▶ **TASK DIRECTIONS**
Copy out, character for character, the lines in the entries that open with the line containing "multi-agent e-commerce backend!**" and close with the line containing "platform works perfectly.", both ends included.

Stored items
........
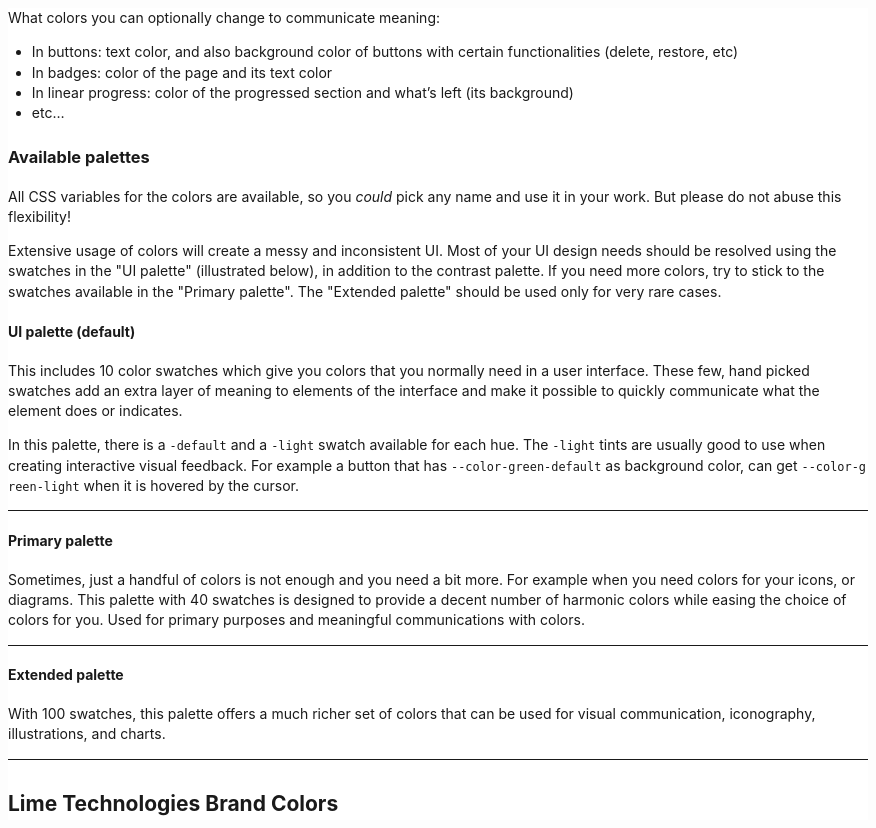 What colors you can optionally change to communicate meaning:

-   In buttons: text color, and also background color of buttons with certain functionalities (delete, restore, etc)
-   In badges: color of the page and its text color
-   In linear progress: color of the progressed section and what’s left (its background)
-   etc…

<limel-example-colors-in-components></limel-example-colors-in-components>

### Available palettes

All CSS variables for the colors are available, so you _could_ pick any name and use it in your work. But please do not abuse this flexibility!

Extensive usage of colors will create a messy and inconsistent UI. Most of your UI design needs should be resolved using the swatches in the "UI palette" (illustrated below), in addition to the contrast palette. If you need more colors, try to stick to the swatches available in the "Primary palette". The "Extended palette" should be used only for very rare cases.

#### **UI palette** (default)

<limel-example-ui-color-palette></limel-example-ui-color-palette>

This includes 10 color swatches which give you colors that you normally need in a user interface. These few, hand picked swatches add an extra layer of meaning to elements of the interface and make it possible to quickly communicate what the element does or indicates.

In this palette, there is a `-default` and a `-light` swatch available for each hue. The `-light` tints are usually good to use when creating interactive visual feedback. For example a button that has `--color-green-default` as background color, can get `--color-green-light` when it is hovered by the cursor.

---

#### **Primary palette**

<limel-example-primary-color-palette></limel-example-primary-color-palette>

Sometimes, just a handful of colors is not enough and you need a bit more. For example when you need colors for your icons, or diagrams. This palette with 40 swatches is designed to provide a decent number of harmonic colors while easing the choice of colors for you. Used for primary purposes and meaningful communications with colors.

---

#### **Extended palette**

<limel-example-extended-color-palette></limel-example-extended-color-palette>

With 100 swatches, this palette offers a much richer set of colors that can be used for visual communication, iconography, illustrations, and charts.

---

## Lime Technologies Brand Colors
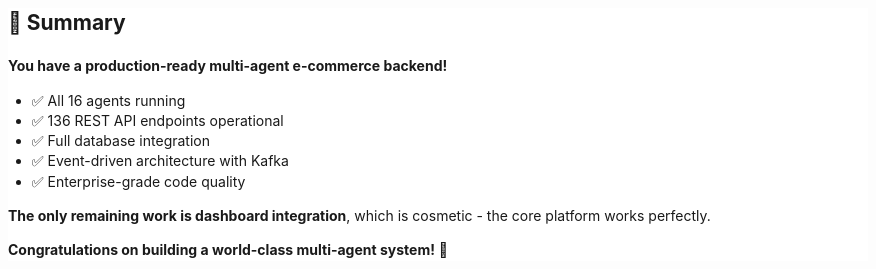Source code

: ## 📝 Summary

**You have a production-ready multi-agent e-commerce backend!**

- ✅ All 16 agents running
- ✅ 136 REST API endpoints operational
- ✅ Full database integration
- ✅ Event-driven architecture with Kafka
- ✅ Enterprise-grade code quality

**The only remaining work is dashboard integration**, which is cosmetic - the core platform works perfectly.

**Congratulations on building a world-class multi-agent system!** 🎉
........
▶ **REPLY**
**You have a production-ready multi-agent e-commerce backend!**

- ✅ All 16 agents running
- ✅ 136 REST API endpoints operational
- ✅ Full database integration
- ✅ Event-driven architecture with Kafka
- ✅ Enterprise-grade code quality

**The only remaining work is dashboard integration**, which is cosmetic - the core platform works perfectly.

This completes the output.